Appendix B
In this section, we show our implementations of BiCGStab [33]. This iterative Krylov-subspace method requires a matrix A and a left-side vector b, and returns an approximate vector solution x of the system Ax = b. The algorithm (2) presents the general steps of the BiCGStab method.
Algorith 2 BiCGStab
1: r0 ← b − Ax0
2: r*0 arbitrary
3: p0 ←r0
4: for j= 0, 1... jmax do:
5: αj ← (rj, r*0)/(Apj, r*0)
6: sj ← rj − αj Apj
7: wj ← (Asj, sj)/(Asj, Asj)
8: xj+1 ← xj + αj pj + wj sj
9: rj+1 ←sj− wjAsj
10: βj ← (rj+1, r*0)/(rj, r*0) × αj /wj
11: pj+1 ← rj+1 + βj ( pj + wj Apj )
12: end for
The corresponding CUDA implementation used in this work is presented below.

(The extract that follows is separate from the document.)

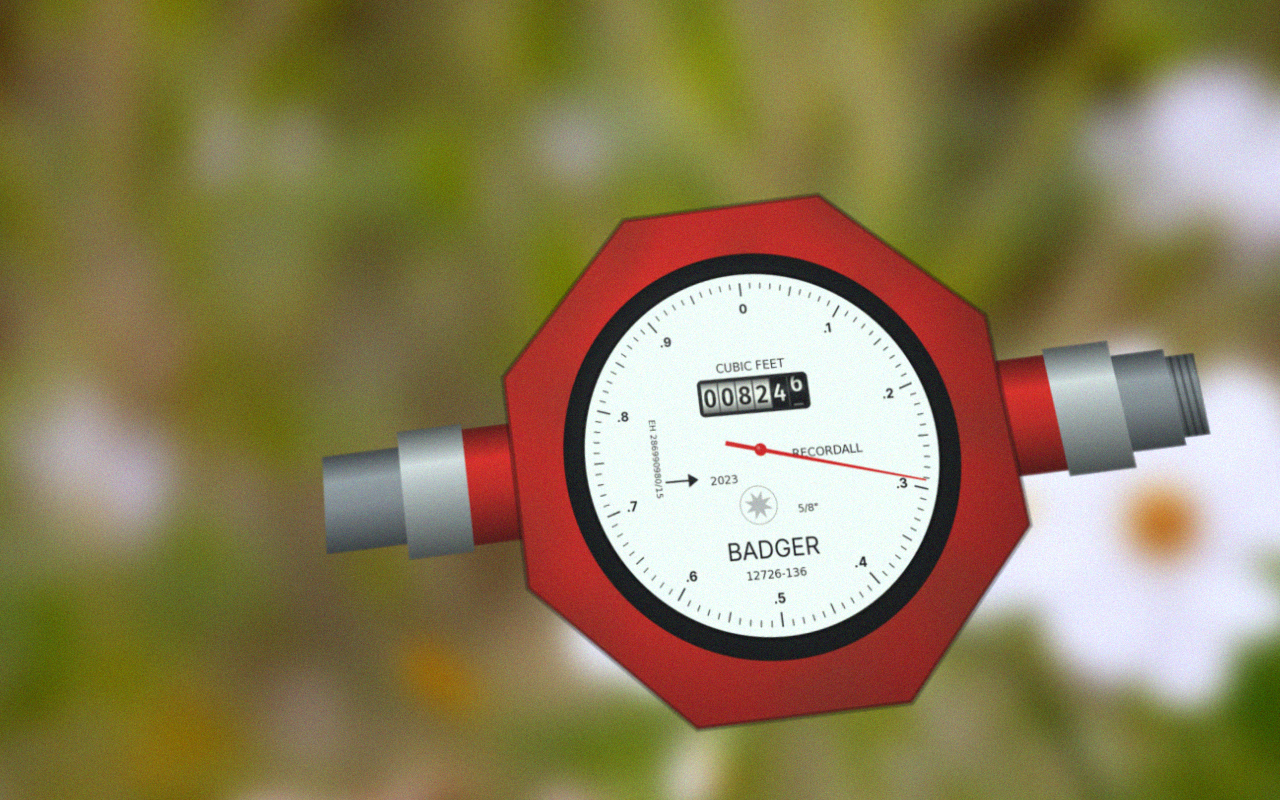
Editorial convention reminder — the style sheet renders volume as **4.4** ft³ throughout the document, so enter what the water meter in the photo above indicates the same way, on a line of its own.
**8246.29** ft³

init_res = cublasDnrm2(N,d_r,1);
if(init_res!=0.0) init_res=1./init_res;
else return false;cusparseDcsrmv(handle,CUSPARSE_OPERATION_NON_TRANSPOSE, N, N,-1.,
descr, d_val, d_row, d_col, d_x, 1., d_r);
res = cublasDnrm2(N,d_r,1);
res *= init_res;
if (res < tol) return true;cublasDcopy(N,d_r,1,d_rtilde,1);
while ( res > tol && k <= max_iter) {
ri_0 = cublasDdot(N,d_rtilde,1, d_r,1);
if (ri_0 == PrecType(0)) {
return false;
}if (k!=1){
if (omega == 0.) {
return false;}
beta = (ri_0 / r_ant) * (alpha / omega);
cublasDaxpy(N,-omega,d_Ap,1,d_p,1);
cublasDscal(N,beta,d_p,1);
cublasDaxpy(N,PrecType(1),d_r,1,d_p,1);
} else {
cublasDcopy(N,d_r,1, d_p,1);
}
cusparseDcsrmv(handle,CUSPARSE_OPERATION_NON_TRANSPOSE, N, N, 1.,
descr, d_val, d_row, d_col, d_p, 0., d_Ap);
alpha = ri_0 / cublasDdot(N,d_Ap,1, d_rtilde,1);
cublasDcopy(N,d_r,1,d_s,1);
cublasDaxpy(N,-alpha,d_Ap,1,d_s,1);
if ( cublasDnrm2(N,d_s,1)*init_res < tol ) {
cublasDaxpy(N,alpha,d_p,1,d_x,1);
return true;
}
cusparseDcsrmv(handle,CUSPARSE_OPERATION_NON_TRANSPOSE, N, N, 1.,
descr, d_val, d_row, d_col, d_s, 0., d_As);
omega = cublasDdot(N,d_As,1,d_s,1) / cublasDdot(N,d_As,1,d_As,1);
cublasDaxpy(N,alpha,d_p,1,d_x,1);
cublasDaxpy(N,omega,d_s,1,d_x,1);
cublasDcopy(N,d_s,1,d_r,1);
cublasDaxpy(N,-omega,d_As,1,d_r,1);
r_ant = ri_0;
res=cublasDnrm2(N,d_r,1)*init_res;
k++;
}
if(res < tol && k <= max_iter) return true;
else return max_iter+1;
The original matrix A was stored in the d_val, d_row and d_col arrays (format CRS), the left-side vector b in the d_r array, and the vector solution x was stored in the d_x array. For the PETSc implementation, only minimal changes must be done, changing for example, line with the matrix vector product in CUDA
cusparseDcsrmv(handle,CUSPARSE_OPERATION_NON_TRANSPOSE, N, N,-1.,
descr, d_val, d_row, d_col, d_x, 1., d_r);
by the line
ierr = MatMult(A,x,r);
where A, x, r are PETSc matrix and vectors.